Seules parmi les adultes

Seules parmi les adultes

Quand la réalité dépasse la fiction !

Marseille l’excessive, un monde médical méconnu et impitoyable, la période post-coloniale en Afrique noire, cette association sécrète, un thriller impensable. Brazzaville en république populaire du Congo en assure la genèse.

Après le décès suspect d’un premier patient, une deuxième patiente tombe dans un coma inexpliqué, le jour suivant en réanimation… Le professeur Roumazière, un chirurgien reconnu, au sommet de son art, voit sa vie basculer.

L’enfer de la chute commence…Le passé resurgit…

EXTRAIT DU LIVRE

Il faut voir ce bloc opératoire, seul îlot de vie à six heures du matin, dans cette clinique encore endormie. Les non-initiés prendraient peur. Un autre monde ! Tout est froid, dix-sept degrés dans la pièce, la teinte bleu clair des murs, habituellement apaisante, reflète une pâleur glaciale, un mauvais signal ! L’ordre et la répartition des différents points techniques impressionnent, rappelant certains films de science-fiction. Les bruits métalliques des instruments, le claquement des ampoules que l’on casse et la chute des petits objets dans les plateaux métalliques créent la musique du film, une très légère rupture de ce silence d’outre-tombe. Chacun prend conscience de la gravité du moment, le sérieux se prépare.

 

Samedi 28 mai, 5h du matin, téléphone

 

— Allô, François ? C’est Michel, à la « Réa » NewSud. Il faut que tu viennes immédiatement, c’est très urgent, je t’attends.

— Que se passe-t-il ?

— Arrive, je t’expliquerai, je ne peux rien dire au téléphone.

Quelle inquiétude ! Pour la première fois depuis 25 ans, Michel perd son calme. Habituellement rassurant, assumant sa responsabilité avec cette stabilité des gens qui savent, il réconforte, minimise, dédramatise.
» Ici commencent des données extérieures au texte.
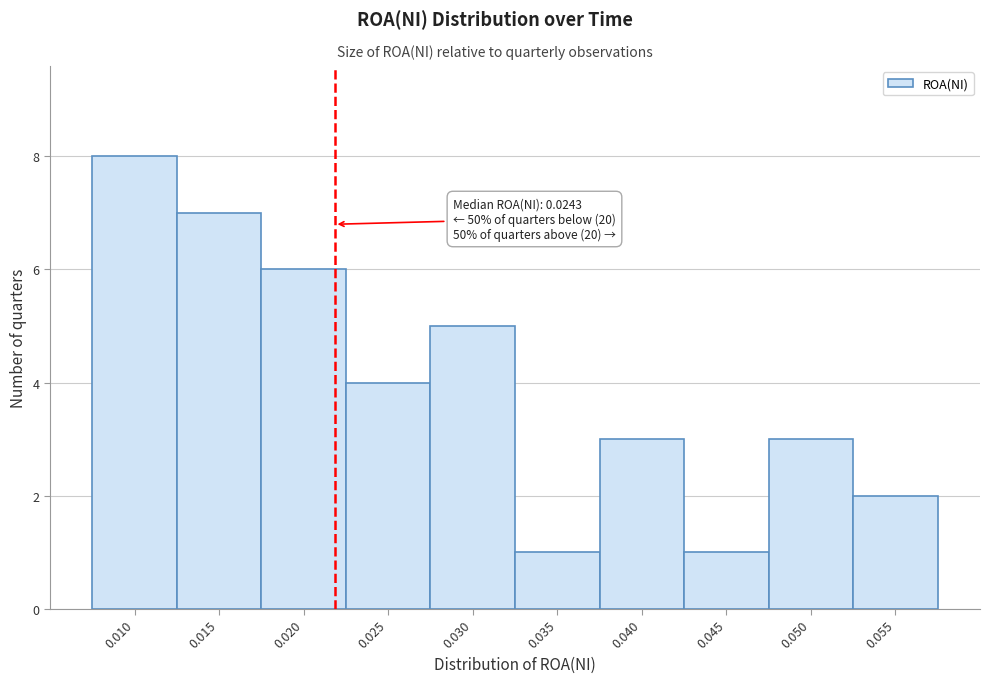

Reading left to right, transcribe all the data shown in this chart.

8	7	6	4	5	1	3	1	3	2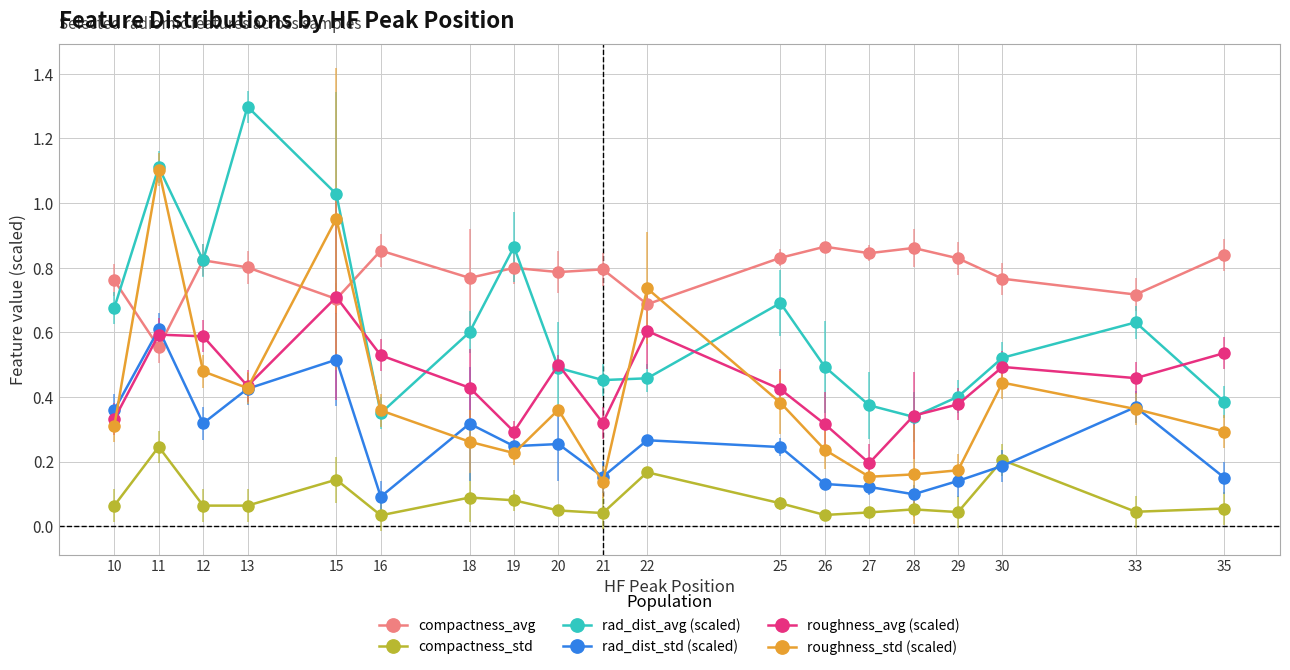

How many interior local valleys does the roughness_std (scaled) series have?

4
Aujourd’hui, il appelle au secours. Que se passe-t-il ?

 

Sans attendre, le chemin vers NewSud défile à une vitesse inimaginable sur ce boulevard Michelet irréel, de nuit avec tous ces feux en enfilade, clignotant en orange (c’est l’habitude à Marseille, les feux clignotent et ne sont ni verts ni rouges à partir de 1 heure du matin). Le chemin est balisé, boulevard Michelet, obélisque, boulevard Delattre de Tassigny. Heureusement, car Roumazière est dans ses réflexions angoissantes, pourquoi ? Comment ? Il se repasse les films de ses opérations à la recherche de… il ne sait pas quoi. Sa tête en vrac n’est pas à la conduite, mais déjà dans l’interrogation de ce qui l’attend.

Pour que Michel soit dans cet état au téléphone…

Il laisse sa voiture au milieu du parking, le plus près de l’ascenseur. Qu’il est lent pour monter ces deux étages, il aurait plus vite fait à pied. Les secondes lui paraissent interminables, ce ne sont que des secondes… Enfin la Réa.

 

— Tu es arrivé ? Viens dans mon bureau, je vais tout t’expliquer. Michel l’attend, fébrile comme Roumazière ne l’a encore jamais connu.

Une atmosphère particulière baigne l’endroit. Chacun a la tête des mauvais jours et s’affaire sur des tâches fictives, prétextes à une attitude d’évitement. L’enthousiasme constaté la veille dans ce même lieu s’est brutalement transformé en une paralysie générale, aucune parole, les regards se détournent, fuyants.

 

— Mais, bon sang, que se passe-t-il ?

— Je vais t’étonner, François, mais je n’y comprends rien. Brutalement, Monsieur Hartmann qui était très bien jusque-là, décompense un choc gravissime. Tous nos efforts sont vains et il décède en moins d’une heure.

— Tu penses à quoi ?

— À rien, justement.

 

2017, quatre semaines après le workshop

 

Que se passe-t-il ? Tous ces clignotants bleus, la police, une ambulance de pompiers, marins-pompiers de Marseille, et même le triste fourgon blanc. Une animation de série B américaine, pourtant bien réelle dans le cas présent. Sur le brancard, un sac noir allongé, très mauvais pronostic. Ce sac est poussé à l’intérieur du fourgon blanc, un fourgon frigorifique, les deux portes arrière ouvertes, un tiroir tiré, prêt à accueillir le corps emballé.

Le commissaire Martinez et Sophie Marchand s’activent. Un périmètre délimite la scène. Le sol maculé d’une énorme tache rougeâtre, plaque de sang encore frais, de toute évidence, ne laisse planer aucun doute sur l’état du corps retrouvé au bas de l’immeuble de la clinique.